§ Try it
In the entries, update everything from the line containing "left wrist: (676, 357, -23)" down to the line containing "left elbow: (683, 240, -26)" by replacing "left" with "L", keeping all else unchanged, and write out only those updated lines.

Records from a data source
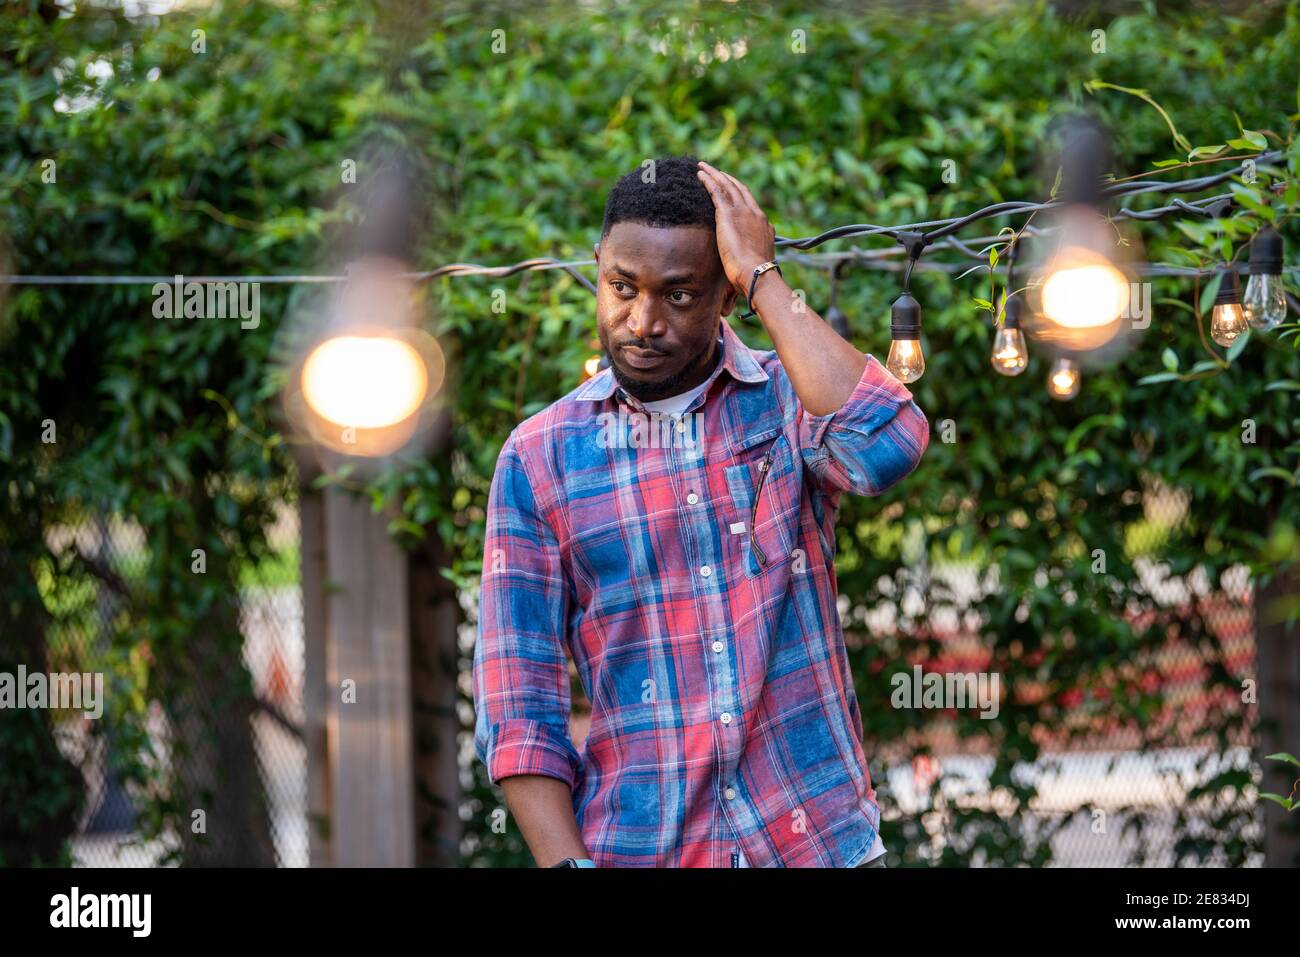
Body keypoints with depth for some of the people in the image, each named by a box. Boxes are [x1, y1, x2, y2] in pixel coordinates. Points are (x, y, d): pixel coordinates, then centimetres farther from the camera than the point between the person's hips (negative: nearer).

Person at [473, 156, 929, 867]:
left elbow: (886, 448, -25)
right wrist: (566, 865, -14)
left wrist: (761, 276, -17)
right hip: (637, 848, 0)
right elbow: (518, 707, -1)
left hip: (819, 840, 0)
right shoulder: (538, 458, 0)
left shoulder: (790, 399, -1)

* * *

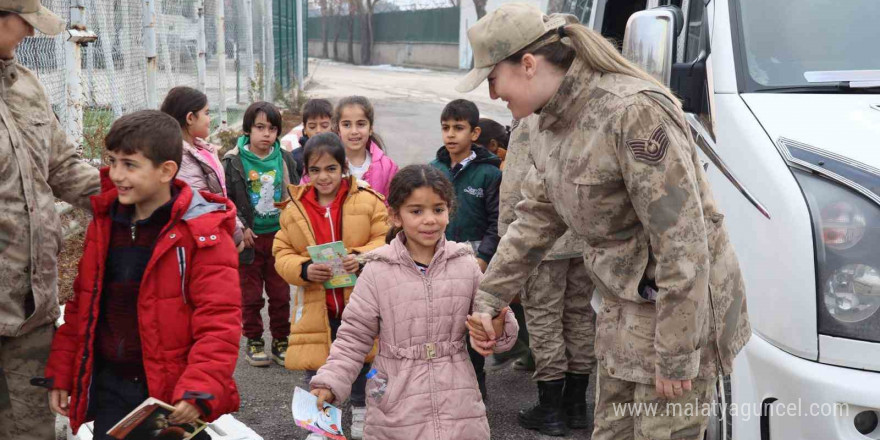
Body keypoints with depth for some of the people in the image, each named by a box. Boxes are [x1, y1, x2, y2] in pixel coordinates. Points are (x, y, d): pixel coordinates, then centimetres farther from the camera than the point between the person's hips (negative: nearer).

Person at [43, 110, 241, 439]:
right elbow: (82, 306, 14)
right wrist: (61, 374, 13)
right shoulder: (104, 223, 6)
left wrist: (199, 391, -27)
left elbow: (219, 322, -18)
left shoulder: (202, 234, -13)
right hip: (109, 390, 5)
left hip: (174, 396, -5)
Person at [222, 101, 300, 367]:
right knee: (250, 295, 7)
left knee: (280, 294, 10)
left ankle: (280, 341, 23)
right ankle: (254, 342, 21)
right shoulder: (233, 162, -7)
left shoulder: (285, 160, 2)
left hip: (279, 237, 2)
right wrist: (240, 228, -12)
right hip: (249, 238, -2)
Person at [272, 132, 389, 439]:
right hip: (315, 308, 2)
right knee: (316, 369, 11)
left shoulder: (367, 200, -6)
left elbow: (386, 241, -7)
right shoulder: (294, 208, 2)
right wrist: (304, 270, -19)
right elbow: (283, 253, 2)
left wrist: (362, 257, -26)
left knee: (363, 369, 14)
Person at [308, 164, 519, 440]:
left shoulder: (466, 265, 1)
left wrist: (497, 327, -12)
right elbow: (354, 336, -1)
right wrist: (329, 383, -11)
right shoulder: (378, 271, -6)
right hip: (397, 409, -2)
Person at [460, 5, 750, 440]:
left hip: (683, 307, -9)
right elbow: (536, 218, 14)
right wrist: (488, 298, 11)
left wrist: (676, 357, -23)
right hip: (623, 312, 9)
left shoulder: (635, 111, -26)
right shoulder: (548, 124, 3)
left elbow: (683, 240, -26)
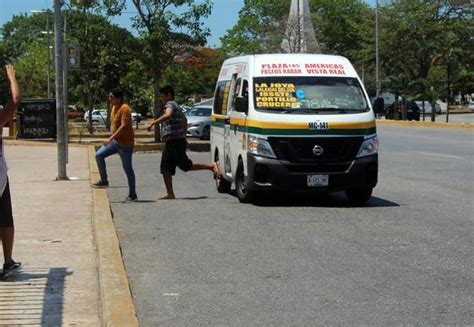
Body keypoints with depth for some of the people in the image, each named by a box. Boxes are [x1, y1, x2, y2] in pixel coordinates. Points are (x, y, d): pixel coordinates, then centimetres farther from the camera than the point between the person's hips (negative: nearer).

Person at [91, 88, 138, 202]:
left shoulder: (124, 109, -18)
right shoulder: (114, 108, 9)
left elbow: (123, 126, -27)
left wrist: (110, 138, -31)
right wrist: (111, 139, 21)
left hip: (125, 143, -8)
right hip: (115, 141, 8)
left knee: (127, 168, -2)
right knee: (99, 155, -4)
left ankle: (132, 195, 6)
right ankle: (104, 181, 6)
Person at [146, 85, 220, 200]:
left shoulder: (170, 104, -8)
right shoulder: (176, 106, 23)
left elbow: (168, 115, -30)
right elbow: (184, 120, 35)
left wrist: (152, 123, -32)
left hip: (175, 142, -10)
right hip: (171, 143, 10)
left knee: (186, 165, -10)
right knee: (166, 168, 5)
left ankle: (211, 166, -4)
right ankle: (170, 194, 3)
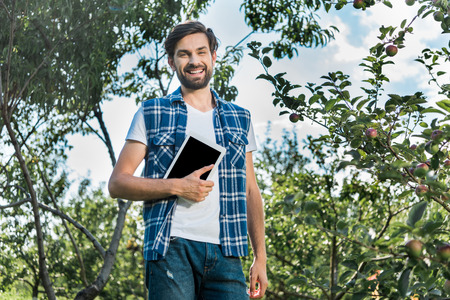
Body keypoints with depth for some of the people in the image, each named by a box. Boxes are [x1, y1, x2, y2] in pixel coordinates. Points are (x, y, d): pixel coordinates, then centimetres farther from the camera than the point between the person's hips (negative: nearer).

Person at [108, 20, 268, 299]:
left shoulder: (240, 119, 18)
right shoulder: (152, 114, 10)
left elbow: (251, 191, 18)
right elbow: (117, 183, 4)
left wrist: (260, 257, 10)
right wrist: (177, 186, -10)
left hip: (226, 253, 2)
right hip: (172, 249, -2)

==

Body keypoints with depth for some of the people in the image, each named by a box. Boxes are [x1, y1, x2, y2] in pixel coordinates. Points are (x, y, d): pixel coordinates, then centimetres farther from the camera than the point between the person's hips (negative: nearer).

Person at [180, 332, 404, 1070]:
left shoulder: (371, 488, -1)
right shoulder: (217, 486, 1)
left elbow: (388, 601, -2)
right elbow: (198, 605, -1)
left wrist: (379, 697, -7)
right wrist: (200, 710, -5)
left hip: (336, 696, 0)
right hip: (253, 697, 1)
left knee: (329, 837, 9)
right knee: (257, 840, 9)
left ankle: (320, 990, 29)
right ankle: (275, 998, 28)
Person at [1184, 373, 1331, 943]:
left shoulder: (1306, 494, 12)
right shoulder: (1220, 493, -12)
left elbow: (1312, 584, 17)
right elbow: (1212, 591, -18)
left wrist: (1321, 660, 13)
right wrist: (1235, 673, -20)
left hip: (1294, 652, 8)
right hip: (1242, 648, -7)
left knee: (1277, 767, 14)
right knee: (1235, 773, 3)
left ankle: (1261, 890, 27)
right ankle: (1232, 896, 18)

§ The answer
L wrist: (676, 357, -23)
right hip: (623, 312, 9)
L shoulder: (635, 111, -26)
right shoulder: (548, 124, 3)
L elbow: (683, 240, -26)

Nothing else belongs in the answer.